Records from a dataset:
========================================

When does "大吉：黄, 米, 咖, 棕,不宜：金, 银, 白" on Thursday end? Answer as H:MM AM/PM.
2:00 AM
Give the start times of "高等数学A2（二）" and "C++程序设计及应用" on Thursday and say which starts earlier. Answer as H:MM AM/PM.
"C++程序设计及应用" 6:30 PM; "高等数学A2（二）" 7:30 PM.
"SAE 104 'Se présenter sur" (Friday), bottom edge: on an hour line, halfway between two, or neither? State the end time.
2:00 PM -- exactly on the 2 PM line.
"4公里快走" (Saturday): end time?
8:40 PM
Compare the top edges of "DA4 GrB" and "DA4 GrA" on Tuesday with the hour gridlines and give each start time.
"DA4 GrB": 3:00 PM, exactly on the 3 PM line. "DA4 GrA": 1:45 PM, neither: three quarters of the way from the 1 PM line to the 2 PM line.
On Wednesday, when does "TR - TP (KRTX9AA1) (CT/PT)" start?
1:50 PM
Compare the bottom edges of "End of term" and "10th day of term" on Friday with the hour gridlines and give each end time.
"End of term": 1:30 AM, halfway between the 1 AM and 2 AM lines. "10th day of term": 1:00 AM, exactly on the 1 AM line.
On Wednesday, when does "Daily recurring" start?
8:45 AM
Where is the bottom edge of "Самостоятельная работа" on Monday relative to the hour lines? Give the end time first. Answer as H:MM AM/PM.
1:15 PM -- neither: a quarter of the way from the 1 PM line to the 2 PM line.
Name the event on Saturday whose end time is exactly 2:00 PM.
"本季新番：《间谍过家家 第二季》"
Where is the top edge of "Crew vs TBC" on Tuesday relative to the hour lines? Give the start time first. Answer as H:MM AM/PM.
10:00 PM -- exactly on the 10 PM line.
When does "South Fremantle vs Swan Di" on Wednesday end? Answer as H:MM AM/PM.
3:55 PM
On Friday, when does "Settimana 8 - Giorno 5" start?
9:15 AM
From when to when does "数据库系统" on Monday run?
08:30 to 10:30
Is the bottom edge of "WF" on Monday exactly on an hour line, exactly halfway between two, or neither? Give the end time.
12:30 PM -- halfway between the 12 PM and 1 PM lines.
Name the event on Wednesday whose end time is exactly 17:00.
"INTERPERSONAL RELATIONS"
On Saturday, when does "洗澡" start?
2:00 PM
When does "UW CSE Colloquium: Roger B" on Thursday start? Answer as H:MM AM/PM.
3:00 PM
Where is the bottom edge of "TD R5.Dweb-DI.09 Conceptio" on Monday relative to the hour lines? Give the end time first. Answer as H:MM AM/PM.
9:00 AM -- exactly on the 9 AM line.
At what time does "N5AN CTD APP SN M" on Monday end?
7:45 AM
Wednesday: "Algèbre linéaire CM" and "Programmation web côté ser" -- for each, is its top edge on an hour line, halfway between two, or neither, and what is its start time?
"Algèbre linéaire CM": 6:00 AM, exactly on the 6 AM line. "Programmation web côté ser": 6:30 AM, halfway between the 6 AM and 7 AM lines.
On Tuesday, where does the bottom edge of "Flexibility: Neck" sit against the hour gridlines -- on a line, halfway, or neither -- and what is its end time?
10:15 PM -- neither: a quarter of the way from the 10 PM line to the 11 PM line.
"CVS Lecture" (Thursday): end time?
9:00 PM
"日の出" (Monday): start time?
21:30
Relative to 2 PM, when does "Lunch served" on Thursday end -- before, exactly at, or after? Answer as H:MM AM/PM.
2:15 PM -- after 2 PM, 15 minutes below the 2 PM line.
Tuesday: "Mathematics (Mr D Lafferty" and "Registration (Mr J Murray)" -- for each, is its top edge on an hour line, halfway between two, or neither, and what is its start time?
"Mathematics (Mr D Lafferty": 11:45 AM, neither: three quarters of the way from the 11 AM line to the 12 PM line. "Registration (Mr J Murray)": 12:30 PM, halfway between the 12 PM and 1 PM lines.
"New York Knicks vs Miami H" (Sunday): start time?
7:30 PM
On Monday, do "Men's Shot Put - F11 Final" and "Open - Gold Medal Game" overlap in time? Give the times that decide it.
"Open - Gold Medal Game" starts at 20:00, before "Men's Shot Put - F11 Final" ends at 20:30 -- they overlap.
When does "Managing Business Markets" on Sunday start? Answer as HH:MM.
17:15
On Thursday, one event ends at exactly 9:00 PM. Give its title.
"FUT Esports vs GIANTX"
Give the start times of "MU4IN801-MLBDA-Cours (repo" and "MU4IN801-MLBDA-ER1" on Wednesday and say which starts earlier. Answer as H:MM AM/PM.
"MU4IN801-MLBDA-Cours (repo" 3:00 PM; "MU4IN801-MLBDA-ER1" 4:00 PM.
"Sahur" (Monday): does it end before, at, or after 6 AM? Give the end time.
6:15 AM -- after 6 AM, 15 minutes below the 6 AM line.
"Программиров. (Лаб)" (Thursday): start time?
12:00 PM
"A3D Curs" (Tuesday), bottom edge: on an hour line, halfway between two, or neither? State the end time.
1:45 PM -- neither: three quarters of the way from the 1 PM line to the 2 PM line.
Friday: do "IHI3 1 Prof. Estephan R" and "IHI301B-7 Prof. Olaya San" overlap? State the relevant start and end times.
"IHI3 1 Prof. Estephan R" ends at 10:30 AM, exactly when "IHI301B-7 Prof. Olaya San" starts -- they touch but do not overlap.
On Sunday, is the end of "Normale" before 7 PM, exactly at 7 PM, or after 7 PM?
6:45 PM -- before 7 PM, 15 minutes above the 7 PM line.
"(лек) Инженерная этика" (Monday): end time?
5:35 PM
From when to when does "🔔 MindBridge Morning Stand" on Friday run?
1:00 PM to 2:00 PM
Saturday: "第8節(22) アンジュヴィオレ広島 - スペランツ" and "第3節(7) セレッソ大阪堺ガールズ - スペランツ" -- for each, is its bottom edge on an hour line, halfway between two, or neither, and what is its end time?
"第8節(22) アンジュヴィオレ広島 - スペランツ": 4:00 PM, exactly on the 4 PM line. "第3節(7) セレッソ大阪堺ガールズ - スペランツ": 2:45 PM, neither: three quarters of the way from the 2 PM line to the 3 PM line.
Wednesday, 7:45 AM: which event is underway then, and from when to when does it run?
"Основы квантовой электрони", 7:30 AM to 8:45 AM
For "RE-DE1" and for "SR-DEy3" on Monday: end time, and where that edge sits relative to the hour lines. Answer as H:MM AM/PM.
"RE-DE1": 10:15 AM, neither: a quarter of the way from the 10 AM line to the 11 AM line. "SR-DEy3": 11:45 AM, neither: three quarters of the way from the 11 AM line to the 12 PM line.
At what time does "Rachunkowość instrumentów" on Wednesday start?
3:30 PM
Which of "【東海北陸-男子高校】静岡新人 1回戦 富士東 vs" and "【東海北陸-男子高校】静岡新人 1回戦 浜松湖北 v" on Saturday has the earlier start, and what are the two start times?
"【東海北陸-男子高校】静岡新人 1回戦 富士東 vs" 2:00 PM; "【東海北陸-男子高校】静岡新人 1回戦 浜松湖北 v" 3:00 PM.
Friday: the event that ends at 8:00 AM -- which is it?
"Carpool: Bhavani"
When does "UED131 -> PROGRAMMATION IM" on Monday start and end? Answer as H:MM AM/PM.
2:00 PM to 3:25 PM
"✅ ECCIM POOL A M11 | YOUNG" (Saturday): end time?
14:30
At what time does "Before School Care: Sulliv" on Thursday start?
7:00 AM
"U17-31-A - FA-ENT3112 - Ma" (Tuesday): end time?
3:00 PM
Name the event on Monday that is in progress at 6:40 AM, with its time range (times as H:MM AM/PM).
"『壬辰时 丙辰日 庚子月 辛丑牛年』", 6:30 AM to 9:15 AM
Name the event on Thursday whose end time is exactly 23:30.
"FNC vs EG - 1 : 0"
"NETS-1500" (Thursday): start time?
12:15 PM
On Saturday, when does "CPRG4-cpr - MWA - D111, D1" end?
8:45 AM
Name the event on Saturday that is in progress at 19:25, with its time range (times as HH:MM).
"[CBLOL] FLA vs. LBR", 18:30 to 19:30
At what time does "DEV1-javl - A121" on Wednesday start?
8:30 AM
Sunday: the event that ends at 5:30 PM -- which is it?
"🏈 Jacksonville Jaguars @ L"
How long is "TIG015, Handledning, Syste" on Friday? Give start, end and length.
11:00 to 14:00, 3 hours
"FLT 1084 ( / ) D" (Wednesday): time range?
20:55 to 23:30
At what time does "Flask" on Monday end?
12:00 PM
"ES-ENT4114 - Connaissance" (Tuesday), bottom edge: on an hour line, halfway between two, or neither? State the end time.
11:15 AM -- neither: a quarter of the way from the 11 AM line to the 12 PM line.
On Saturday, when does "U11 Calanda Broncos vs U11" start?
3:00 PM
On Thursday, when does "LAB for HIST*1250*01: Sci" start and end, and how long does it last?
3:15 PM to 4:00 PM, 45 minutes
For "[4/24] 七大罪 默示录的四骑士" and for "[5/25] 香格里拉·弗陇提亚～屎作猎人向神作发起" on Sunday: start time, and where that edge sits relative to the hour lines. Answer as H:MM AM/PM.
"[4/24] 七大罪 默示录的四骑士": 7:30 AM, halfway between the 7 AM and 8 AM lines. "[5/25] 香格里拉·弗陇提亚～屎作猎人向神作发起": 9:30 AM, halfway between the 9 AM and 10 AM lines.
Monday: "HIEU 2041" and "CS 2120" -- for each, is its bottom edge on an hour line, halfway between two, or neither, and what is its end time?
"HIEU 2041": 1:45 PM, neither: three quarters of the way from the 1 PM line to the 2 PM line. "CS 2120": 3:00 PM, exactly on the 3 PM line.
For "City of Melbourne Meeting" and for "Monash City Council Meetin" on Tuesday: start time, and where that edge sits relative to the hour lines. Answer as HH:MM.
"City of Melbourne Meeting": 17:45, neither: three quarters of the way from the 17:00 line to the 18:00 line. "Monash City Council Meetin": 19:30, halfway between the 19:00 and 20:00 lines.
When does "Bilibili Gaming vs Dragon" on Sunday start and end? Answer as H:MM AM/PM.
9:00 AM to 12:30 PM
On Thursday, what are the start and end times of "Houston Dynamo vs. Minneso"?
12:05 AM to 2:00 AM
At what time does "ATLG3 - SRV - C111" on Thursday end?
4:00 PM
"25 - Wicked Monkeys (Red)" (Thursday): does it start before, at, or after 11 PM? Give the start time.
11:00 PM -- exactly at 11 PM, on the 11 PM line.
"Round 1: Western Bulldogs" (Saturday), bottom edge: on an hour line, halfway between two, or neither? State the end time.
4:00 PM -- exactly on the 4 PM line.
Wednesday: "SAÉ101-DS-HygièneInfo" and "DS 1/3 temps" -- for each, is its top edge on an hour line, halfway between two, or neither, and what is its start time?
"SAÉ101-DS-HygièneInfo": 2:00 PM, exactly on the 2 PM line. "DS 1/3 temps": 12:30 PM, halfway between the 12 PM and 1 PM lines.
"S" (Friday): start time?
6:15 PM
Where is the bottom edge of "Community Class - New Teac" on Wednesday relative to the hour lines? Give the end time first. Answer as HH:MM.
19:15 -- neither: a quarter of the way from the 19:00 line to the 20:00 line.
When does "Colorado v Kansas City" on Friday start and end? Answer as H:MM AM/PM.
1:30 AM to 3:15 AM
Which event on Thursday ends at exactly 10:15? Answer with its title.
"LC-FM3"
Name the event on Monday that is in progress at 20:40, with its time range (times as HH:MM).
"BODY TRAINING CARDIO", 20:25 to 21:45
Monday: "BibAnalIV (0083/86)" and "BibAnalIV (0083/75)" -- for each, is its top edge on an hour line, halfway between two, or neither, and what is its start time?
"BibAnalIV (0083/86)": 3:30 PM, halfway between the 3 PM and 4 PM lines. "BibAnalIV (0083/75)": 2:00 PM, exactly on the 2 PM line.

========================================

Task instructions:
Return, word for word, the lines of the records from the line containing "the start time." through the line containing "4:00 PM -- exactly on the 4 PM line.", with both of those lines included.

Answer to the exercise:
"25 - Wicked Monkeys (Red)" (Thursday): does it start before, at, or after 11 PM? Give the start time.
11:00 PM -- exactly at 11 PM, on the 11 PM line.
"Round 1: Western Bulldogs" (Saturday), bottom edge: on an hour line, halfway between two, or neither? State the end time.
4:00 PM -- exactly on the 4 PM line.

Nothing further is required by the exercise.